Dataset entries:

■ ■ ■

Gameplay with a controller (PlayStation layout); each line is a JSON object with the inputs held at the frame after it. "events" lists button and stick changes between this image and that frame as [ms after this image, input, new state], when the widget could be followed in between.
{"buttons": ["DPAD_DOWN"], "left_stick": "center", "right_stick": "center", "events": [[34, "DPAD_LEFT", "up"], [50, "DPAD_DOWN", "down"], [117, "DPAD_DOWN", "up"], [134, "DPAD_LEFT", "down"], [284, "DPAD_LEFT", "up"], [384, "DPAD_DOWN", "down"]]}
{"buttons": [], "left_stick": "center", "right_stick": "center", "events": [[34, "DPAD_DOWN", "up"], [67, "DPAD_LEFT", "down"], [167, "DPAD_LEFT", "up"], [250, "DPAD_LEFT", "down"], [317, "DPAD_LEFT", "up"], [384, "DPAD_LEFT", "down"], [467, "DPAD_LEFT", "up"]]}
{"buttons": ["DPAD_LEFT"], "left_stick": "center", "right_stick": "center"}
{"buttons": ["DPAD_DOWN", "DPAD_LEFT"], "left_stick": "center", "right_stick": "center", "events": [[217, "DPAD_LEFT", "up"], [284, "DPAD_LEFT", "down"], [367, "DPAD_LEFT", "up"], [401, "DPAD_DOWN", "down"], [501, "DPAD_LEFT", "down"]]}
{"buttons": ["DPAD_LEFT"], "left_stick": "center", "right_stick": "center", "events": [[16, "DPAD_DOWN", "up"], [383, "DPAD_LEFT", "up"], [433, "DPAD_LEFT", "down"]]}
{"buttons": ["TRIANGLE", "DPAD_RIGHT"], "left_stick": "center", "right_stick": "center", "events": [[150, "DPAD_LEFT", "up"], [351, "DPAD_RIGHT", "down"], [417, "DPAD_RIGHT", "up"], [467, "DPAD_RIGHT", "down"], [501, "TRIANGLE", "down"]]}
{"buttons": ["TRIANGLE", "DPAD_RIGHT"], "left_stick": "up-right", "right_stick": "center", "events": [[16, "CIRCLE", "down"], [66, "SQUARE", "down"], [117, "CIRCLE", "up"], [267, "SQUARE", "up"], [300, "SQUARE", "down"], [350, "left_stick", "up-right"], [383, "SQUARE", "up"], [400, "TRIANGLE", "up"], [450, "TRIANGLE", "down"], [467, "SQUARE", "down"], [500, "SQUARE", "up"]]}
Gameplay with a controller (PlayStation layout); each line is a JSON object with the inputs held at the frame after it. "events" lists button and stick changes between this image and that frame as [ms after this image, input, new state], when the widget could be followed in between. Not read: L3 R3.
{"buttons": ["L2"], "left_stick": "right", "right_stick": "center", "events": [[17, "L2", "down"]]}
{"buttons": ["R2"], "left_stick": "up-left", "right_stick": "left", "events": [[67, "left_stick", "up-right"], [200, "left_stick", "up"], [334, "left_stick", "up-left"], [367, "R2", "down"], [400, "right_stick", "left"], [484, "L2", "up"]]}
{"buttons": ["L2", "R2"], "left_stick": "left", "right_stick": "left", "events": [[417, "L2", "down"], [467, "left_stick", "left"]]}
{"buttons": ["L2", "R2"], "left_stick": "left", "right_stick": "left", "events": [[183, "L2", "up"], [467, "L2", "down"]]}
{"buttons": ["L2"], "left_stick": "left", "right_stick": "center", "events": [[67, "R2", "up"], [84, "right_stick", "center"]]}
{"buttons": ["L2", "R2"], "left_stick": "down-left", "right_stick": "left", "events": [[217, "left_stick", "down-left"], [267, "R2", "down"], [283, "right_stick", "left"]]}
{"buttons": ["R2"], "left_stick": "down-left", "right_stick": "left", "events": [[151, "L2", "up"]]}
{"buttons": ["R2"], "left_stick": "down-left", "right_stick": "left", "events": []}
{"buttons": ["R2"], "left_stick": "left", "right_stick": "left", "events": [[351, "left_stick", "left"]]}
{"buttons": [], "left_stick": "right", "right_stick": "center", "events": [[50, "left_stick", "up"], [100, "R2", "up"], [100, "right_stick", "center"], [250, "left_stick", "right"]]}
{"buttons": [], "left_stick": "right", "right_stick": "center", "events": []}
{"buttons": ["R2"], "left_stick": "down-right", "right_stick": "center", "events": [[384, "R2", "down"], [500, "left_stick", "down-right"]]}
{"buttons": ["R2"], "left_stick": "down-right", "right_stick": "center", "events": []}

■ ■ ■

WHAT YOU NEED TO DO:
Repeat the data exactly as it was given above.

YOUR RESPONSE:
Gameplay with a controller (PlayStation layout); each line is a JSON object with the inputs held at the frame after it. "events" lists button and stick changes between this image and that frame as [ms after this image, input, new state], when the widget could be followed in between.
{"buttons": ["DPAD_DOWN"], "left_stick": "center", "right_stick": "center", "events": [[34, "DPAD_LEFT", "up"], [50, "DPAD_DOWN", "down"], [117, "DPAD_DOWN", "up"], [134, "DPAD_LEFT", "down"], [284, "DPAD_LEFT", "up"], [384, "DPAD_DOWN", "down"]]}
{"buttons": [], "left_stick": "center", "right_stick": "center", "events": [[34, "DPAD_DOWN", "up"], [67, "DPAD_LEFT", "down"], [167, "DPAD_LEFT", "up"], [250, "DPAD_LEFT", "down"], [317, "DPAD_LEFT", "up"], [384, "DPAD_LEFT", "down"], [467, "DPAD_LEFT", "up"]]}
{"buttons": ["DPAD_LEFT"], "left_stick": "center", "right_stick": "center"}
{"buttons": ["DPAD_DOWN", "DPAD_LEFT"], "left_stick": "center", "right_stick": "center", "events": [[217, "DPAD_LEFT", "up"], [284, "DPAD_LEFT", "down"], [367, "DPAD_LEFT", "up"], [401, "DPAD_DOWN", "down"], [501, "DPAD_LEFT", "down"]]}
{"buttons": ["DPAD_LEFT"], "left_stick": "center", "right_stick": "center", "events": [[16, "DPAD_DOWN", "up"], [383, "DPAD_LEFT", "up"], [433, "DPAD_LEFT", "down"]]}
{"buttons": ["TRIANGLE", "DPAD_RIGHT"], "left_stick": "center", "right_stick": "center", "events": [[150, "DPAD_LEFT", "up"], [351, "DPAD_RIGHT", "down"], [417, "DPAD_RIGHT", "up"], [467, "DPAD_RIGHT", "down"], [501, "TRIANGLE", "down"]]}
{"buttons": ["TRIANGLE", "DPAD_RIGHT"], "left_stick": "up-right", "right_stick": "center", "events": [[16, "CIRCLE", "down"], [66, "SQUARE", "down"], [117, "CIRCLE", "up"], [267, "SQUARE", "up"], [300, "SQUARE", "down"], [350, "left_stick", "up-right"], [383, "SQUARE", "up"], [400, "TRIANGLE", "up"], [450, "TRIANGLE", "down"], [467, "SQUARE", "down"], [500, "SQUARE", "up"]]}
Gameplay with a controller (PlayStation layout); each line is a JSON object with the inputs held at the frame after it. "events" lists button and stick changes between this image and that frame as [ms after this image, input, new state], when the widget could be followed in between. Not read: L3 R3.
{"buttons": ["L2"], "left_stick": "right", "right_stick": "center", "events": [[17, "L2", "down"]]}
{"buttons": ["R2"], "left_stick": "up-left", "right_stick": "left", "events": [[67, "left_stick", "up-right"], [200, "left_stick", "up"], [334, "left_stick", "up-left"], [367, "R2", "down"], [400, "right_stick", "left"], [484, "L2", "up"]]}
{"buttons": ["L2", "R2"], "left_stick": "left", "right_stick": "left", "events": [[417, "L2", "down"], [467, "left_stick", "left"]]}
{"buttons": ["L2", "R2"], "left_stick": "left", "right_stick": "left", "events": [[183, "L2", "up"], [467, "L2", "down"]]}
{"buttons": ["L2"], "left_stick": "left", "right_stick": "center", "events": [[67, "R2", "up"], [84, "right_stick", "center"]]}
{"buttons": ["L2", "R2"], "left_stick": "down-left", "right_stick": "left", "events": [[217, "left_stick", "down-left"], [267, "R2", "down"], [283, "right_stick", "left"]]}
{"buttons": ["R2"], "left_stick": "down-left", "right_stick": "left", "events": [[151, "L2", "up"]]}
{"buttons": ["R2"], "left_stick": "down-left", "right_stick": "left", "events": []}
{"buttons": ["R2"], "left_stick": "left", "right_stick": "left", "events": [[351, "left_stick", "left"]]}
{"buttons": [], "left_stick": "right", "right_stick": "center", "events": [[50, "left_stick", "up"], [100, "R2", "up"], [100, "right_stick", "center"], [250, "left_stick", "right"]]}
{"buttons": [], "left_stick": "right", "right_stick": "center", "events": []}
{"buttons": ["R2"], "left_stick": "down-right", "right_stick": "center", "events": [[384, "R2", "down"], [500, "left_stick", "down-right"]]}
{"buttons": ["R2"], "left_stick": "down-right", "right_stick": "center", "events": []}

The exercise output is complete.